>>>
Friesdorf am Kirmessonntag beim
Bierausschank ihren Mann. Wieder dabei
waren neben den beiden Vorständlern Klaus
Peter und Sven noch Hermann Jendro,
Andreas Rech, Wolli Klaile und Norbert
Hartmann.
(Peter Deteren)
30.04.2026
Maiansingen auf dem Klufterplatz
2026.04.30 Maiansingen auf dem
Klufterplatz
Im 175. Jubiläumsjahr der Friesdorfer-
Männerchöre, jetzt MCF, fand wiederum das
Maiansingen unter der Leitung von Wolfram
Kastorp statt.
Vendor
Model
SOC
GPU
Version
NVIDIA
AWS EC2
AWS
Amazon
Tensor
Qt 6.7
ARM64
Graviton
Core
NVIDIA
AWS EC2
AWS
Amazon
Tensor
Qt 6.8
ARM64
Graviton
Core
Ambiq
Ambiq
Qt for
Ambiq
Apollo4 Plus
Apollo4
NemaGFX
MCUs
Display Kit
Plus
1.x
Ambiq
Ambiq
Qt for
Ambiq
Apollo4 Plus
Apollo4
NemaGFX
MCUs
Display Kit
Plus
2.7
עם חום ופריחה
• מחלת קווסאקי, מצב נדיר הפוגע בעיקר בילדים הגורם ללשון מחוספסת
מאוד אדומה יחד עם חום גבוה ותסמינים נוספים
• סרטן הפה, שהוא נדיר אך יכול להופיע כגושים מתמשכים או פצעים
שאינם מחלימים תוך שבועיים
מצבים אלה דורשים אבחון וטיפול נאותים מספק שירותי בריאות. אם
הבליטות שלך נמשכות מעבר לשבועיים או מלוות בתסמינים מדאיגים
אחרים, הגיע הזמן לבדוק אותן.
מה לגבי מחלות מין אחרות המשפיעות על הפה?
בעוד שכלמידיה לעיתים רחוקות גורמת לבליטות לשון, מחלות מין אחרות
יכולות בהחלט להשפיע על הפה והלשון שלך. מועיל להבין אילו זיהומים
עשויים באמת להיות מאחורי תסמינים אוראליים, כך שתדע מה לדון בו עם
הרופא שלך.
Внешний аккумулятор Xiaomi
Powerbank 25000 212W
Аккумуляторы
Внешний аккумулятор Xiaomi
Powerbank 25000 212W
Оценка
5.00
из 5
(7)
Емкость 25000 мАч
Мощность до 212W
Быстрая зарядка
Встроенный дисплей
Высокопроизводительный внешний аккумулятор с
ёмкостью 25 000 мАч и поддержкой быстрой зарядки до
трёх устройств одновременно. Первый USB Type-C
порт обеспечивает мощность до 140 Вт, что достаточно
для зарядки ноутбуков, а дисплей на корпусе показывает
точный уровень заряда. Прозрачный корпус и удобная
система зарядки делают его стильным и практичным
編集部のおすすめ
<<<
Task objective = When you transcribe the records above, keep every line exactly the same.

Answer to this exercise =
Friesdorf am Kirmessonntag beim
Bierausschank ihren Mann. Wieder dabei
waren neben den beiden Vorständlern Klaus
Peter und Sven noch Hermann Jendro,
Andreas Rech, Wolli Klaile und Norbert
Hartmann.
(Peter Deteren)
30.04.2026
Maiansingen auf dem Klufterplatz
2026.04.30 Maiansingen auf dem
Klufterplatz
Im 175. Jubiläumsjahr der Friesdorfer-
Männerchöre, jetzt MCF, fand wiederum das
Maiansingen unter der Leitung von Wolfram
Kastorp statt.
Vendor
Model
SOC
GPU
Version
NVIDIA
AWS EC2
AWS
Amazon
Tensor
Qt 6.7
ARM64
Graviton
Core
NVIDIA
AWS EC2
AWS
Amazon
Tensor
Qt 6.8
ARM64
Graviton
Core
Ambiq
Ambiq
Qt for
Ambiq
Apollo4 Plus
Apollo4
NemaGFX
MCUs
Display Kit
Plus
1.x
Ambiq
Ambiq
Qt for
Ambiq
Apollo4 Plus
Apollo4
NemaGFX
MCUs
Display Kit
Plus
2.7
עם חום ופריחה
• מחלת קווסאקי, מצב נדיר הפוגע בעיקר בילדים הגורם ללשון מחוספסת
מאוד אדומה יחד עם חום גבוה ותסמינים נוספים
• סרטן הפה, שהוא נדיר אך יכול להופיע כגושים מתמשכים או פצעים
שאינם מחלימים תוך שבועיים
מצבים אלה דורשים אבחון וטיפול נאותים מספק שירותי בריאות. אם
הבליטות שלך נמשכות מעבר לשבועיים או מלוות בתסמינים מדאיגים
אחרים, הגיע הזמן לבדוק אותן.
מה לגבי מחלות מין אחרות המשפיעות על הפה?
בעוד שכלמידיה לעיתים רחוקות גורמת לבליטות לשון, מחלות מין אחרות
יכולות בהחלט להשפיע על הפה והלשון שלך. מועיל להבין אילו זיהומים
עשויים באמת להיות מאחורי תסמינים אוראליים, כך שתדע מה לדון בו עם
הרופא שלך.
Внешний аккумулятор Xiaomi
Powerbank 25000 212W
Аккумуляторы
Внешний аккумулятор Xiaomi
Powerbank 25000 212W
Оценка
5.00
из 5
(7)
Емкость 25000 мАч
Мощность до 212W
Быстрая зарядка
Встроенный дисплей
Высокопроизводительный внешний аккумулятор с
ёмкостью 25 000 мАч и поддержкой быстрой зарядки до
трёх устройств одновременно. Первый USB Type-C
порт обеспечивает мощность до 140 Вт, что достаточно
для зарядки ноутбуков, а дисплей на корпусе показывает
точный уровень заряда. Прозрачный корпус и удобная
система зарядки делают его стильным и практичным
編集部のおすすめ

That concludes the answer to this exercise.